Дотащив Проньку до хутора, Григорий взял собачку и пустился по кабаньему кровяному следу. Секач ушел закрайком леса и, похоже, правился к болоту. Но пройдя с полкилометра, Григорий понял, что зверь от болота уходит влево. Обнаружил он его в сырой еловой лощине. Однако подойти на выстрел оказалось невозможным. Кабан слышал охотника и все время держался в недосягаемости, но забирал левее и левее. Наконец, охотника осенило: -« Он же по кругу идет! Глаз-то ему наш садюга выколол. Так и нечего гоняться, сам выползет».
Отпущенная с поводка умная дворняга поглядела вопросительно на хозяина и затрусила за кабаном.
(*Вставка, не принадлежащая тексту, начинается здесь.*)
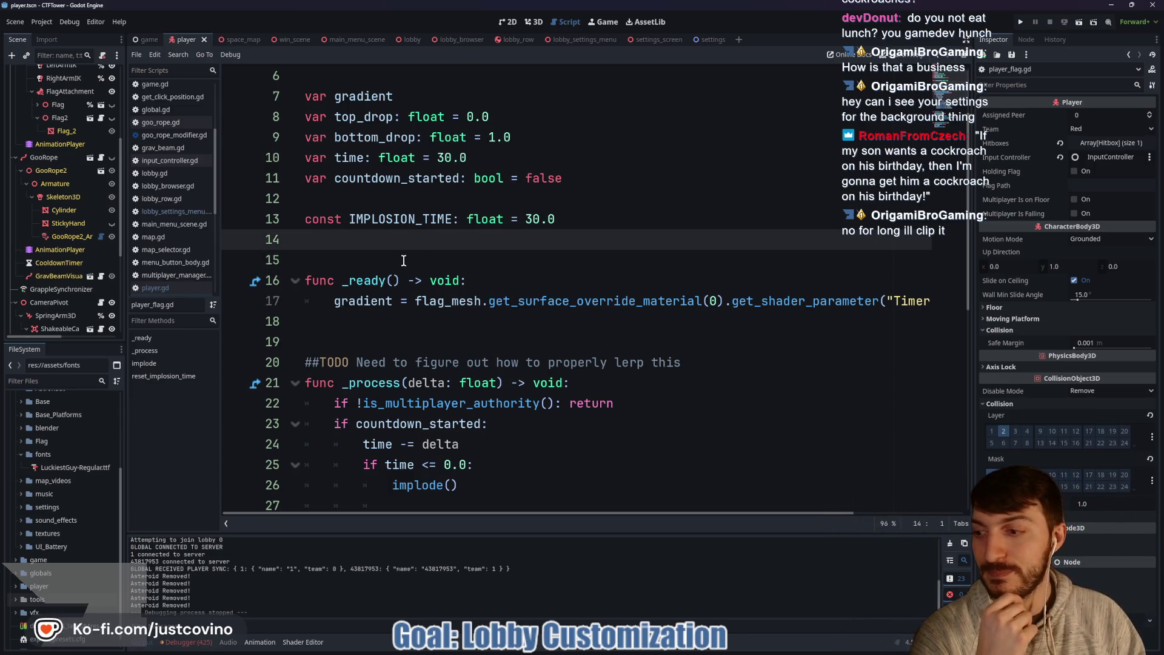
scroll(411, 256, down, 1)
click(404, 191)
Остановить его она не могла и не собиралась, но побрехивая, давала ему знать, что за ним идут. И кабан медленно двигался по окружности. Григорий дальше и не пошел, а простояв с добрый час, засомневался в помощнице. И все же ее «гав-гав» расслышал раньше, чем пришла мысль уходить. Вскоре хрустнуло разок-другой и в просвете молодых елочек показался силуэт его «тезки». Зверь остановился и прислушивался, должно соображая : далеко ли охотник со своей «занозой».
Пронька долго отказывался брать кабанятину, так люто возненавидел это отродье. Только хорошо отлежавшись, зашел к Григорию. Попили чайку. Посудачили. Пронька не жаловался, но на вопрос о здоровье молча показал начинавшие желтеть ужасные кровоподтеки и ссадины от кабаньих копыт. В них была вся спина, предплечья, бедра…При вдохе еще болели ребра.
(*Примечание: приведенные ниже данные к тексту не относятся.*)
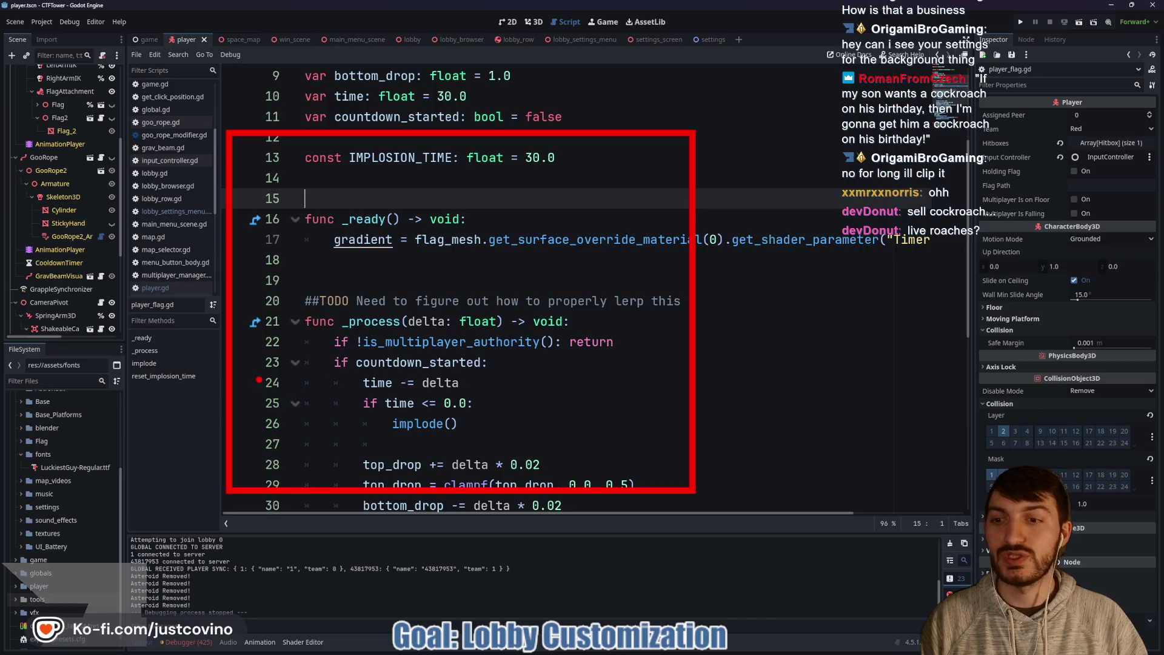
mouse_move(250, 360)
mouse_down()
mouse_move(242, 442)
mouse_move(397, 464)
mouse_move(380, 361)
mouse_up()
- Как он тебе хозяйство не растоптал?..
- Бокком я ситтел и бил ефо, кокта напирал…пью, пью сатану, а он мне терьмом в харю…Ой, Крыш-шка-а…
- Да, уж, - расхохотался Григорий, - от тебя и теперь пованивает, а может и ты, того?..
- Полтай, полтай…
Теперь это был прежний Пронька – незатейливый и смешной. В избавленье от «картофельного вора» он принес свою опасную жертву и довольный, что спас «латифундию» от разорения, все больше окрашивал происшествие в веселые тона.
Кабаны и в самом деле пропали. Ушли. И вот уже вторую зиму Григорий не встречал их следов в хуторской округе. Ловчую яму, пока Пронька кряхтел и не мог взять в руки лопату, засыпал Григорий.
Как и в прежние годы, картошка на Пронькиной «латифундии» родится отменная и никто ее больше не ворует.